▸ **The problem**:
Please answer these questions from the runner discussion:
(a) What monthly cost is estimated for a single GitLab runner instance?
(b) What size limit on the user-data passed to EC2 was hit?
(c) What label was put in the title of the pull request for now?

▸ **Excerpted text**:
____

If I get it right, we may pay only $5-10/mo for single gitlab runner instance instead of $60-120/mo for 12 instances and it may improve existing, multi-ec2/multi-module solution for:

  • https://github.com/npalm/terraform-aws-gitlab-runner/issues/76
  • https://github.com/npalm/terraform-aws-gitlab-runner/issues/77

Migrations required

NO - It's supposed to work in backwards-compatible manner (no outputs or resources changed, yet spacing may be different in resulting config file).

Verification

TODO: I'll have to test the whole module first and get back to you with results.

Please mention the examples you have verified.

Documentation

TODO: It's a new feature, I'd like to hear authors/maintainers opinion before I proceed further πŸ™‡

Please ensure you update the README in _docs/README.md. The README.md in the root can be updated by running the script ci/bin/autodocs.sh, requires terraform-docs version 0.8+

krzysztof-miemiec avatar Aug 20 '20 20:08 krzysztof-miemiec

I'll have to make bigger changes, as I just hit 16kB limit on user-data that can be passed to EC2. I'll go with S3 config bucket to store configuration on. Potential benefit: we'll be able to see runner-config file as a separate resource.

krzysztof-miemiec avatar Aug 21 '20 15:08 krzysztof-miemiec

I'll have to make bigger changes, as I just hit 16kB limit on user-data that can be passed to EC2. I'll go with S3 config bucket to store configuration on. Potential benefit: we'll be able to see runner-config file as a separate resource.

Maybe a base64 encoding can do the job as well

npalm avatar Aug 22 '20 10:08 npalm

@krzysztof-miemiec Sounds really good and saves some money for the runner instances.

kayman-mk avatar Aug 22 '20 11:08 kayman-mk

@krzysztof-miemiec is the PR ready for review?

npalm avatar Aug 22 '20 14:08 npalm

I marked it in a title as WIP for now (or we can close it to not disturb you with notifications). I'm currently testing it out after bucket modifications (even gzip-compressed base64 user-data has the same limitation and we can't scale it to more than few runners, unfortunately 😞 ).

krzysztof-miemiec avatar Aug 22 '20 14:08 krzysztof-miemiec

I marked it in a title as WIP for now (or we can close it to not disturb you with notifications). I'm currently testing it out after bucket modifications (even gzip-compressed base64 user-data has the same limitation and we can't scale it to more than few runners, unfortunately 😞 ).

I really like that you direct create a PR, keeps everyting transparant and open. Which I love in open source. Today GitHub also as an option to set your PR in draft mode. Which blocks a merge. But WIP is als very (and even more) clear.

____

▸ **Available data**:
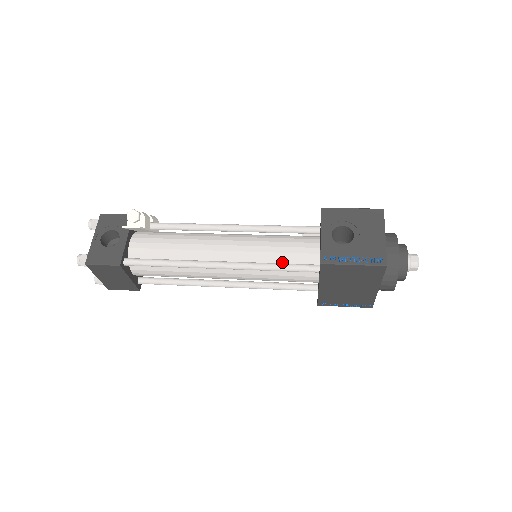
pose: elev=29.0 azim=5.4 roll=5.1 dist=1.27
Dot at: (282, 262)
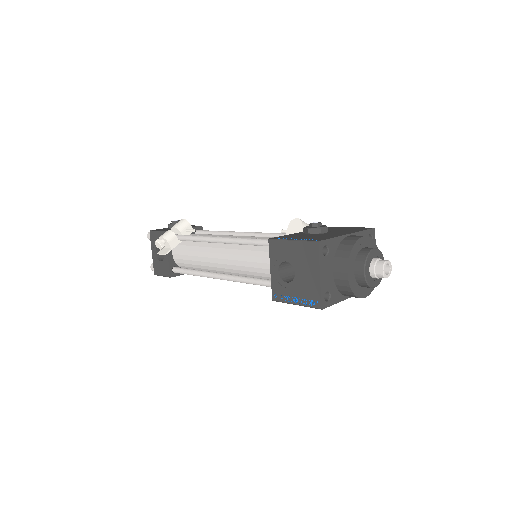
Dot at: (265, 275)
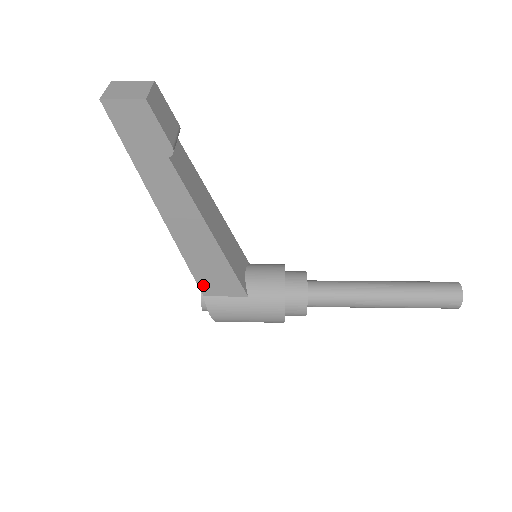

____

▸ **The result**:
(a) $5-10/mo
(b) 16kB
(c) WIP